Iden’s character Mary Singer is a retired D.C. homicide cop struggling with cancer. His life is in shambles, Iden says, but none of that is really his fault.
“I just wanted a normal guy who ran into some trouble and has to work through it,” he said.
Iden is currently working on the fifth book in the Marty Singer series. He self-published the books, which he said has been an empowering experience.

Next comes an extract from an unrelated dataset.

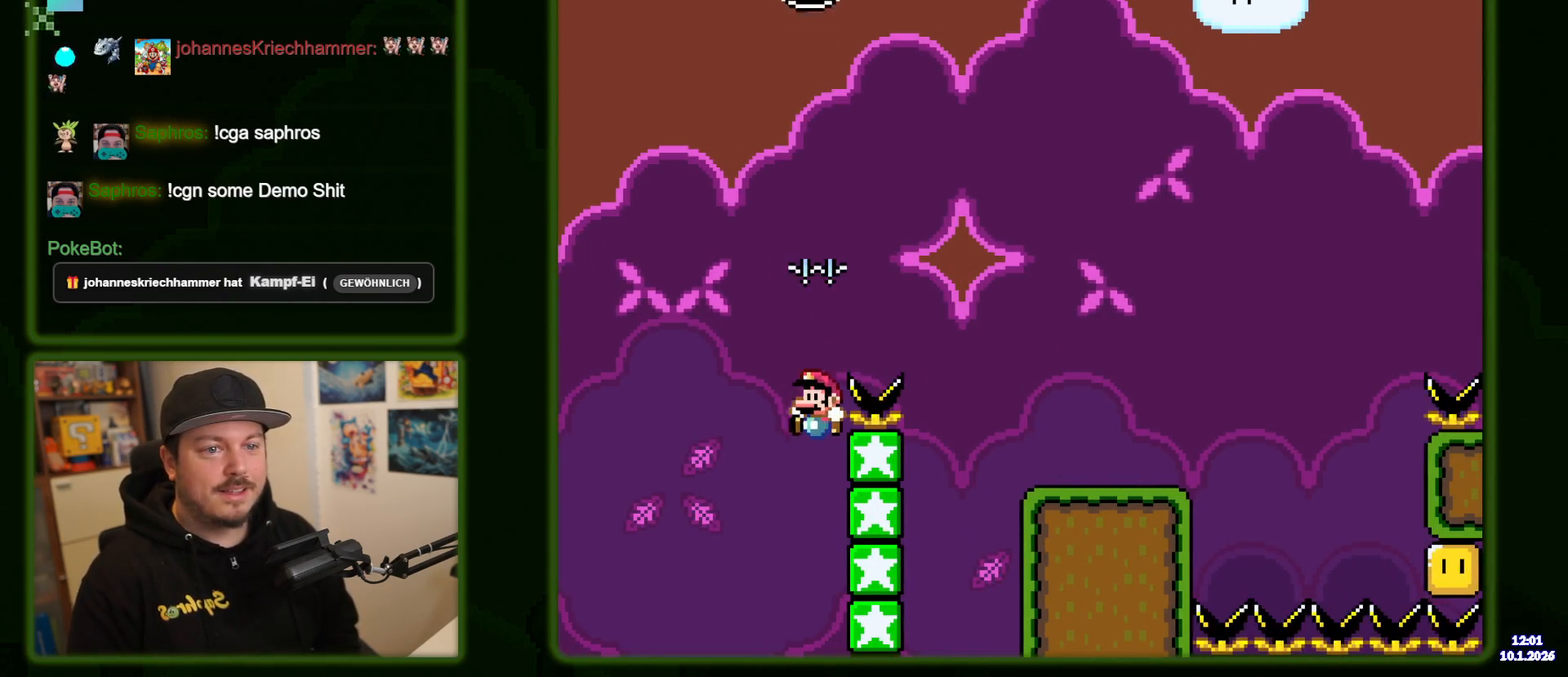
{"buttons": ["B", "Y", "DPAD_RIGHT"], "events": [[17, "DPAD_UP", "up"], [183, "DPAD_RIGHT", "down"]]}
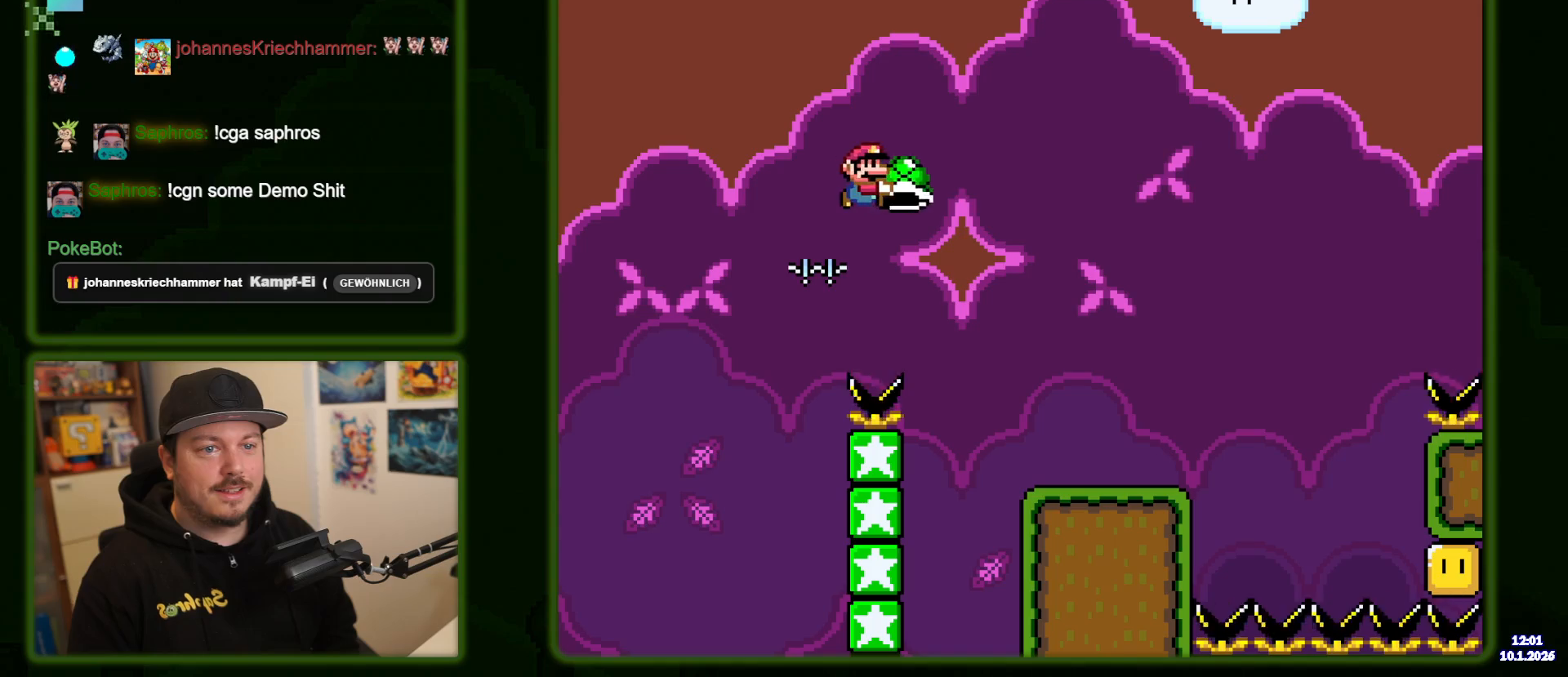
{"buttons": ["B"], "events": [[50, "DPAD_RIGHT", "up"], [267, "DPAD_RIGHT", "down"], [450, "DPAD_RIGHT", "up"], [500, "Y", "up"]]}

“Self-publishing is a really good venue for people who are serious about their writing and want to reach an audience,” he said.
McLean resident D.A. Spruzen, previous president of the Northern Virginia Writers Club, shared her insight with visitors to the book fair. She is currently working on the third installment of the Flower Ladies Trilogy, which includes “Not One of Us” and “Lily Takes the Field.”
“They dispel a lot of myths and stereotypes about people who are mentally disturbed,” Spruzen said.
WREN ENCOURAGES aspiring writers to practice writing as much as possible. He’s also thankful to be part of the Northern Virginia Writers Club, which has given him a great deal of advice and opportunities.
“Being part of the group is the reason these books are here,” he said. “It has been so great. It’s just unreal.”